_GOAL OF THE EXERCISE_:
Without the pictures, copy all of the data exactly.

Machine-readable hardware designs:
◆ ◆ ◆

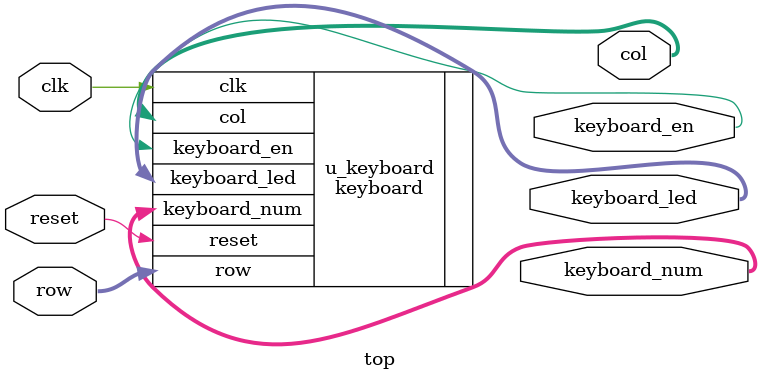
<source format=v>
module top(
    input         clk,
    input         reset,
    input  [3:0]  row,
    output [3:0]  col,
    output        keyboard_en,
    output [15:0] keyboard_led,
    output [3:0]  keyboard_num
);

keyboard u_keyboard(
    .clk(clk), 
    .reset(reset), 
    .row(row), 
    .col(col), 
    .keyboard_en(keyboard_en), 
    .keyboard_led(keyboard_led),   //°´¼üDCBA#9630852*741¶ÔÓ¦GLD0-GLD7:YLD0-YLD7
    .keyboard_num(keyboard_num)    // ÒòÖ»ÁÁÒ»¸öÖÜÆÚ£¬Ö±½ÓËÍµ½ledÏÔÊ¾½«¿´²»µ½µÆÁÁ
);

endmodule

</source>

◆ ◆ ◆

_TASK SOLUTION_:
<source format=v>
module top(
    input         clk,
    input         reset,
    input  [3:0]  row,
    output [3:0]  col,
    output        keyboard_en,
    output [15:0] keyboard_led,
    output [3:0]  keyboard_num
);

keyboard u_keyboard(
    .clk(clk), 
    .reset(reset), 
    .row(row), 
    .col(col), 
    .keyboard_en(keyboard_en), 
    .keyboard_led(keyboard_led),   //°´¼üDCBA#9630852*741¶ÔÓ¦GLD0-GLD7:YLD0-YLD7
    .keyboard_num(keyboard_num)    // ÒòÖ»ÁÁÒ»¸öÖÜÆÚ£¬Ö±½ÓËÍµ½ledÏÔÊ¾½«¿´²»µ½µÆÁÁ
);

endmodule

</source>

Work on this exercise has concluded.